The American Heart Association has updated its comprehensive guidelines for blood pressure and hypertension for the first time in 14 years.

This means an estimated 31 million more people could be diagnosed with high blood pressure.

Doctor Andrew Calvin of Mayo Clinic Health System says the new guidelines come with the commonality of high blood pressure today.

The blood pressure categories have changed under the new guidelines.

A large, government-sponsored study of hypertension patients aged 50 and older showed in 2015 that death from heart-related causes fell 43 percent and heart failure rates dropped 38 percent when their systolic blood pressure was lowered below 120 versus those taken to a target of under 140.

The findings mean that an additional 14% of USA adults, or about 30 million people, will now be diagnosed with high blood pressure, bringing the total number to 100 million people living with the condition in the U.S.

"It doesn't mean you need medication, but it's a yellow light that you need to be lowering your blood pressure, mainly with non-drug approaches".

A spokesperson from AHA told FOX Business that they do not have any projections regarding the "cost" to Americans for this change but did add that the "vast majority of those who are now considered to have elevated pressure will be prescribed lifestyle changes", like improved diet with less sodium and more exercise.
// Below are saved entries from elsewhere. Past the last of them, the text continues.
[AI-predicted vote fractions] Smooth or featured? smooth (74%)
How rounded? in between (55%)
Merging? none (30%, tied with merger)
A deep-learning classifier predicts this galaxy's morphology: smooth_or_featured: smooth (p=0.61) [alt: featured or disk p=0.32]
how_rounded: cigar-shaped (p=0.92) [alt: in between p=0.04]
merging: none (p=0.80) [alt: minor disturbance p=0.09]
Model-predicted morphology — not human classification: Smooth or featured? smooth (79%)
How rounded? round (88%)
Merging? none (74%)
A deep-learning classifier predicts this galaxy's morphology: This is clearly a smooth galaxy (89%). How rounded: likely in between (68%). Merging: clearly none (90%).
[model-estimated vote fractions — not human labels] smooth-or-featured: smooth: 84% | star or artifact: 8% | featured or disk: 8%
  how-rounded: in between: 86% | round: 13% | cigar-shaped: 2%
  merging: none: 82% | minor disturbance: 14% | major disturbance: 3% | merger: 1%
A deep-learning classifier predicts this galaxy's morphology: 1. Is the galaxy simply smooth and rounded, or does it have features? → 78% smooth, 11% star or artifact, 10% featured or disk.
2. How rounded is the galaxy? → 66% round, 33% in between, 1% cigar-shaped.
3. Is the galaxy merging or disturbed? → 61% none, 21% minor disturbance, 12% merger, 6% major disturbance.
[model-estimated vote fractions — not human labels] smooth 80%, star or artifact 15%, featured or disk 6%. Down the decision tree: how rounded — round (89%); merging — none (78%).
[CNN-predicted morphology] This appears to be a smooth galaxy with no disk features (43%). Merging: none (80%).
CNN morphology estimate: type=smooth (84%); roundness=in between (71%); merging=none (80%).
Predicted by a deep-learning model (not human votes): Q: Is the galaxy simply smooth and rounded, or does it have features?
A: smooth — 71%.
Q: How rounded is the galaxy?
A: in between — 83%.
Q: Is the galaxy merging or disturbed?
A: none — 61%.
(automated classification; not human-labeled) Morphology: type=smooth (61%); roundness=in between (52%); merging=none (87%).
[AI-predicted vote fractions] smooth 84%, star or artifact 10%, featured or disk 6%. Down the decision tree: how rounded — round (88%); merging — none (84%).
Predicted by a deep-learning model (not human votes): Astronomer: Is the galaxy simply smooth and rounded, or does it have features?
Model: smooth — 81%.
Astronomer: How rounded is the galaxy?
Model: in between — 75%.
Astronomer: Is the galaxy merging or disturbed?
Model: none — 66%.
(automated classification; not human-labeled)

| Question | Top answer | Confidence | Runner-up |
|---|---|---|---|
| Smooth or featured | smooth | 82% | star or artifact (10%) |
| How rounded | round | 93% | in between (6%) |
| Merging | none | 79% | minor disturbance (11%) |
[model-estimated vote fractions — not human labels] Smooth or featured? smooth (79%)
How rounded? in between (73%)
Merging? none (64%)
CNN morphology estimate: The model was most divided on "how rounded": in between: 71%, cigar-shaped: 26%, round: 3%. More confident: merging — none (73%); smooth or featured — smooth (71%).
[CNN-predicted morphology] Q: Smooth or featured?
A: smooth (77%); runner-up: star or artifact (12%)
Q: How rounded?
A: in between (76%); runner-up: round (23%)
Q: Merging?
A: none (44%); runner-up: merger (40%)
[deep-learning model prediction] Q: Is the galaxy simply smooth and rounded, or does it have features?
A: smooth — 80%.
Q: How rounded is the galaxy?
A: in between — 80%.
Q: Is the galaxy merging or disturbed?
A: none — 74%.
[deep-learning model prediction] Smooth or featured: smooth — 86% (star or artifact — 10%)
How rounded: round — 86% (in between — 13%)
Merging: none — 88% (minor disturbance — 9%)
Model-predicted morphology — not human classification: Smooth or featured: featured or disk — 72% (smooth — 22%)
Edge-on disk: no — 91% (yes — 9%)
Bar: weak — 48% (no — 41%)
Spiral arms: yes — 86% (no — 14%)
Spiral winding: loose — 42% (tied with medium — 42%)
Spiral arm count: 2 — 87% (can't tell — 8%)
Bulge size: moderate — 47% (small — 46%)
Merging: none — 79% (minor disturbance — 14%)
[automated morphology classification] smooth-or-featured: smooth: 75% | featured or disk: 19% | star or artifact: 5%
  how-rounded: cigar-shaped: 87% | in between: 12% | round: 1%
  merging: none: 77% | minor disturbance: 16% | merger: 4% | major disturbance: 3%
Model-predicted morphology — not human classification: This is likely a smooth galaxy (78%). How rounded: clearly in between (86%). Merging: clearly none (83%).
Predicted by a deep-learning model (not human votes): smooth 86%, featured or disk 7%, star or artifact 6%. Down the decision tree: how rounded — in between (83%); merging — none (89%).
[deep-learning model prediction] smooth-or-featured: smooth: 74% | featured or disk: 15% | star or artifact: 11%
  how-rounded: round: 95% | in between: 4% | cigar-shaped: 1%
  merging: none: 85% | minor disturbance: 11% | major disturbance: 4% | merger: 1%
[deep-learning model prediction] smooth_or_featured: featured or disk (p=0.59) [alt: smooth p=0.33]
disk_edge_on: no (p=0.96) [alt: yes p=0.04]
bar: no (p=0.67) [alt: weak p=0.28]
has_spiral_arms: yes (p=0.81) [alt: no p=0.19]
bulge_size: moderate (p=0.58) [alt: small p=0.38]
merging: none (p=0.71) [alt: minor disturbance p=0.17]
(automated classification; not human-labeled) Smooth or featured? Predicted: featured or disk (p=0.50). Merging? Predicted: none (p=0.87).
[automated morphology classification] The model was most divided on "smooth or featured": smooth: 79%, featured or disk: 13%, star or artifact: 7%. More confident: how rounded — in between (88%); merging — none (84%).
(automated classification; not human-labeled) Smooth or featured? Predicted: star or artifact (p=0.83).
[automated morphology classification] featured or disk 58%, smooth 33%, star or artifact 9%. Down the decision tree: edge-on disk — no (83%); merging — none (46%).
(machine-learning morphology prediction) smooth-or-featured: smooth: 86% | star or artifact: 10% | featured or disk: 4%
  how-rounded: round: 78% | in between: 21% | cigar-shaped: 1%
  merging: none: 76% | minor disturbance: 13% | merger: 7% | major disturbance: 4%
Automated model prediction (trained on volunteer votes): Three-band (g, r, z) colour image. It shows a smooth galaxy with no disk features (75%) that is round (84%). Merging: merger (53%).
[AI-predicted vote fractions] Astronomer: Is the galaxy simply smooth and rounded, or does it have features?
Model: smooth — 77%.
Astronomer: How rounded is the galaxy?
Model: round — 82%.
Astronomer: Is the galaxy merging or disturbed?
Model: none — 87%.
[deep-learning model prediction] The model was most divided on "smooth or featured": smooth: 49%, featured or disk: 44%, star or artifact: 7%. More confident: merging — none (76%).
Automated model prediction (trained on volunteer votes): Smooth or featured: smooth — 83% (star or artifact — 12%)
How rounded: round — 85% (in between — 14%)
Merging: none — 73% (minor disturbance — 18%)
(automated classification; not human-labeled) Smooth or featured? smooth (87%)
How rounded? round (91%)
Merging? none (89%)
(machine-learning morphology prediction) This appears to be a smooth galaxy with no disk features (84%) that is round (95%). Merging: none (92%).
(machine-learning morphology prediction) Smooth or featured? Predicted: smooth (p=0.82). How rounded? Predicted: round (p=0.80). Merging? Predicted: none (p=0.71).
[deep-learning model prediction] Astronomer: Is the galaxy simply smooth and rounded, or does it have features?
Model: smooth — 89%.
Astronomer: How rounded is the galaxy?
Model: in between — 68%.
Identifying socioeconomic status and psychosocial stress as risk factors for high blood pressure that should be considered in a patient's plan of care.

Concerns about those side effects, as well as the fact that the close monitoring seen in a clinical trial is hard to replicate, led the AHA, ACC and other groups to select the 130 systolic blood pressure target.

Medication is recommended for people with stage 1 hypertension only "if a patient has already had a cardiovascular event such as a heart attack or stroke, or is at high risk of heart attack or stroke based on age, the presence of diabetes mellitus, chronic kidney disease or calculation of atherosclerotic risk".

Experts said the majority of Americans affected won't need medication but will need to make lifestyle changes.